Timely and accurately grasping total phosphorus (TP) concentration in sewer networks is crucial for urban phosphorus flow management and shock load early warning of sewage treatment facilities. Modeling-based methods are cleaner and more energy-saving than traditional methods requiring digestion procedures. However, the TP time series' strong nonlinearity and complexity result in unsatisfactory accuracy in these methods. This work proposes a hybrid model named CEEMDAN-SE-VMD-LSTM that combines complete ensemble empirical mode decomposition with adaptive noise (CEEMDAN), sample entropy (SE), variational mode decomposition (VMD), and long short-term memory (LSTM) neural network to improve the accuracies of modeling-based methods.

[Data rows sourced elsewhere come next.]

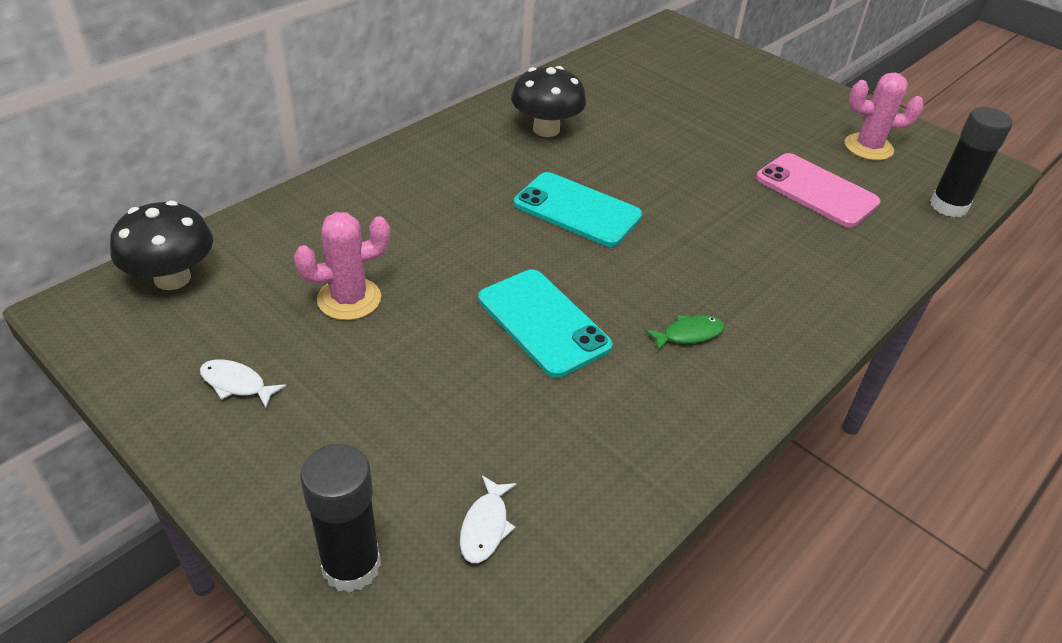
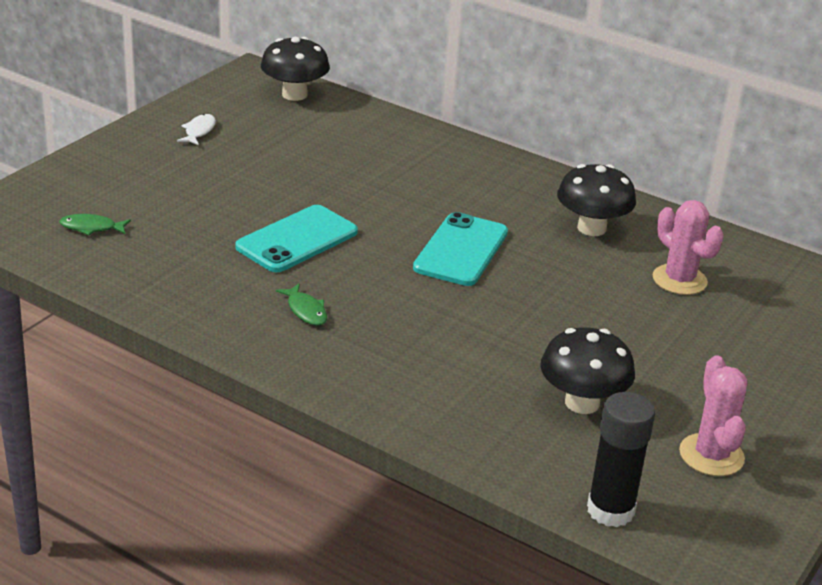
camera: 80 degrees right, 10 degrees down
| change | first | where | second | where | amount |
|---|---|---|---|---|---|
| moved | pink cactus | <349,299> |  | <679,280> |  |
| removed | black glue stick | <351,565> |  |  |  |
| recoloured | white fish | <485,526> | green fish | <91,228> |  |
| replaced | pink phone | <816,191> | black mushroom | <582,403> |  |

In proposed hybrid model, the two-stage decomposition procedure can decompose the TP time series into several lower-complexity modes, and the powerful nonlinear mapping ability of the LSTM neural network enables accurate prediction of these modes. In case study, the proposed hybrid model achieves excellent detection accuracy with an average R2 of 0.9460 ± 0.0243. Compared with the hybrid models formed by combining other decomposition procedures (i.e., CEEMDAN, VMD, singular spectrum analysis (SSA), CEEMDAN-SE-SSA) and LSTM neural network, the proposed hybrid model has the highest detection accuracy (1.36–3.94 % higher Nash-Sutcliffe efficiency, 1.28–4.58 % higher R2, 12.14–24.86 % lower RMSE). The strategy of setting the mode decomposition procedure based on a comprehensive analysis of the decomposition algorithms and the obtained modes ensures high detection accuracy of the proposed hybrid model while avoiding costly computational burdens. This work is enlightening for improving the accuracy and modeling efficiency of soft detection methods, which are expected to reduce energy consumption and pollution caused by water quality detection.